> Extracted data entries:
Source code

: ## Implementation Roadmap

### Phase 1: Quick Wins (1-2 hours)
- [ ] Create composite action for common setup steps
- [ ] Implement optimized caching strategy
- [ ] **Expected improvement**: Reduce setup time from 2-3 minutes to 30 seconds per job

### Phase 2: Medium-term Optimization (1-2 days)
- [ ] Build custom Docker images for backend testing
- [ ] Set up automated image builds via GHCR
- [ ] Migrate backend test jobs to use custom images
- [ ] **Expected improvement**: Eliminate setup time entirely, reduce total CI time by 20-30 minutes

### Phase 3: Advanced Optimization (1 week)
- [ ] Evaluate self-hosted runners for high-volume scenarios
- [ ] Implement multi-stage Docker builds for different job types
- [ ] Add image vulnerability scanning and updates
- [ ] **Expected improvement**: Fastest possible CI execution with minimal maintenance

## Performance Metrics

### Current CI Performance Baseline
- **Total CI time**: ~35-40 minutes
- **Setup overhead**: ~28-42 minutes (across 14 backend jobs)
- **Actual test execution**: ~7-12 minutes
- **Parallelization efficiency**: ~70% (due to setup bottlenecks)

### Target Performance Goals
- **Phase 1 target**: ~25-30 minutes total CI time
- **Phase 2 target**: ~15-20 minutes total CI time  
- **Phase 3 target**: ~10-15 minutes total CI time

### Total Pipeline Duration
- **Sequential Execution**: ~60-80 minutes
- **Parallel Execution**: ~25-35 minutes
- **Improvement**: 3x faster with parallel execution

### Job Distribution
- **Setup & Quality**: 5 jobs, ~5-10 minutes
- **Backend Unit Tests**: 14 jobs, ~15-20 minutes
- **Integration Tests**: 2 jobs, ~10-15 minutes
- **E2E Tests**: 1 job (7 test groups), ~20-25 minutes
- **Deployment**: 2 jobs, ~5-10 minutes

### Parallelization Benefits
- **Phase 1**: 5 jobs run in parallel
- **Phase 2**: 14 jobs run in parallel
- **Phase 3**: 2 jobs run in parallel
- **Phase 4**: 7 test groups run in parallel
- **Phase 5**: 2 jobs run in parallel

> Assigned task: Exactly the lines from the one containing "- **Setup overhead**: ~28-42" through the final line of the records must appear in your reply, and no others.

> Solution for this problem:
- **Setup overhead**: ~28-42 minutes (across 14 backend jobs)
- **Actual test execution**: ~7-12 minutes
- **Parallelization efficiency**: ~70% (due to setup bottlenecks)

### Target Performance Goals
- **Phase 1 target**: ~25-30 minutes total CI time
- **Phase 2 target**: ~15-20 minutes total CI time  
- **Phase 3 target**: ~10-15 minutes total CI time

### Total Pipeline Duration
- **Sequential Execution**: ~60-80 minutes
- **Parallel Execution**: ~25-35 minutes
- **Improvement**: 3x faster with parallel execution

### Job Distribution
- **Setup & Quality**: 5 jobs, ~5-10 minutes
- **Backend Unit Tests**: 14 jobs, ~15-20 minutes
- **Integration Tests**: 2 jobs, ~10-15 minutes
- **E2E Tests**: 1 job (7 test groups), ~20-25 minutes
- **Deployment**: 2 jobs, ~5-10 minutes

### Parallelization Benefits
- **Phase 1**: 5 jobs run in parallel
- **Phase 2**: 14 jobs run in parallel
- **Phase 3**: 2 jobs run in parallel
- **Phase 4**: 7 test groups run in parallel
- **Phase 5**: 2 jobs run in parallel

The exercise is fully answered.